No need for NIA probe in Kerala 'love jihad' case: govt to SC

The Asian Age With Agency Inputs

India, All India

Vijayan’s govt said the investigation conducted by the State Police had not revealed any offences needed an NIA probe.

In an affidavit filed in the Supreme Court, the Kerala government said that the investigation conducted by the State Police said that there was no offence conducted which requires an NIA probe. (Photo: Shafin Jahan | Facebook)

Thiruvananthapuram (Kerala): The Kerala government led by Pinarayi Vijayan, on Saturday, refuted claims made by the the Centre's National Investigation Agency (NIA) in the Supreme Court that the Hadiya case, which involves the alleged conversion of a Hindu woman to Islam and her marriage to a Muslim man, is part of a "pattern" of conversions based on religion and radicalisation in the southern state.

The CPI (M) government praised the Kerala Police and said that they were doing an"efficient" job with the investigation, until the Supreme Court interfered and believed the NIA's claims, transferring the case to the central agency, The Hindu reported.

In an affidavit filed in the Supreme Court, the Kerala government said that the investigation conducted by the state police said that there was no offence committed which requires an NIA probe.

"The investigation conducted so far by the Kerala Police has not revealed any incident relating to the commission of any scheduled offences to make a report to the Central Government under Section 6 of the National Investigation Agency Act, 2008," the affidavit filed by Subrata Biswas, the State's Additional Chief Secretary, Home Department, said.

The state questioned as to why the Supreme Court had transferred the case to the NIA, when the police chief had already handed over the investigation to the Additional Director General of Police (Crimes) and assigned a Special Investigation Team, the report added.

The Supreme Court had ordered a comprehensive probe into the various aspects of the case including the conversion of the woman to Islam, religious institutions and people involved, and the ones she was in contact with. It also asked for the family background, any criminal background of Shafin Jahan and if at all, the case had any links to trafficking Hadiya outside the country.

"The Kerala Police had conducted a thorough investigation in an efficient manner. The Kerala Police is competent to conduct the investigation in such crimes and would have reported to the Central government if any scheduled offences were found to have been committed as per the provisions under the NIA Act," the affidavit said.

The case was transferred to the NIA on August 16. The then Chief Justice of India JS Khehar had made a blunt remark to the Kerala government counsel that "we think you (Kerala Police) may take sides. So we asked the NIA for their inputs’’.

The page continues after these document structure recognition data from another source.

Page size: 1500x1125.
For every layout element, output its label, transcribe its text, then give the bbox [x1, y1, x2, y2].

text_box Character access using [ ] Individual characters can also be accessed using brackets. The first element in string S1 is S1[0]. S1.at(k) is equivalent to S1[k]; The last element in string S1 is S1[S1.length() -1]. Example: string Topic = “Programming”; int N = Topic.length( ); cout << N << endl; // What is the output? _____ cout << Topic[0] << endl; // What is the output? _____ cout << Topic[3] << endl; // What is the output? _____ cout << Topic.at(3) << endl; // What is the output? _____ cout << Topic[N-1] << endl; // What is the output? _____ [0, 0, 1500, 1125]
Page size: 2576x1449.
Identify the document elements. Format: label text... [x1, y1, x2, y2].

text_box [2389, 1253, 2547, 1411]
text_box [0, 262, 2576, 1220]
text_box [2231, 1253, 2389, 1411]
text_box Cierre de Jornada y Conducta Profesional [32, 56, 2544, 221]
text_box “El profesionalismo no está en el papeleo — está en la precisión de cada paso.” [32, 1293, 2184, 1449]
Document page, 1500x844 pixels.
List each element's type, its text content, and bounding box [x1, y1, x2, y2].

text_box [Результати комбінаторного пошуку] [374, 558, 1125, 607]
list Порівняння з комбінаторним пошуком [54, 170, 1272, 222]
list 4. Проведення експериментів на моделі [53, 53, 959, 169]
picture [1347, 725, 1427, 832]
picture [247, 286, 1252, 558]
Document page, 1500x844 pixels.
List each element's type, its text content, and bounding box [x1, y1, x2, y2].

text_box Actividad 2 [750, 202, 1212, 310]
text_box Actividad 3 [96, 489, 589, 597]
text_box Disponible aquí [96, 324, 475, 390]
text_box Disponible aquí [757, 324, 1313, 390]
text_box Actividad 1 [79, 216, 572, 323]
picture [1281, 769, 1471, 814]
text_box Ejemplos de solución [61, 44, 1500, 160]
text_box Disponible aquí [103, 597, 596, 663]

After the court had asked the NIA to give inputs after going through the files of the Hadiya case, Additional Solicitor General Maninder Singh, for NIA, had said that the case was ""not an isolated case and we have come across another case with a similar pattern and involving the same people who are acting as instigators", the report said.

However, the Supreme Court Bench on October 3, headed by Chief Justice Dipak Misra, had questioned the August 16 order asking why an NIA probe was needed in the case.

The bench also observed that the Kerala High Court had no authority to annul the inter-religious marriage between Jahan and Hadiya.

“The order for NIA investigation strikes at the very foundation of multi-religious society... Two senior BJP functionaries have married members of minority communities,” senior advocate Dushyant Dave and advocate Haris Beeran, for Jahan, had argued.

The top court had further questioned the legality of girl's father keeping her in custody for several months.

“We will hear logical and legal arguments on two issues — can the HC nullify a marriage exercising jurisdiction under Article 226 and was an NIA probe necessary,” Chief Justice Misra had observed, posting the case for hearing on October 9.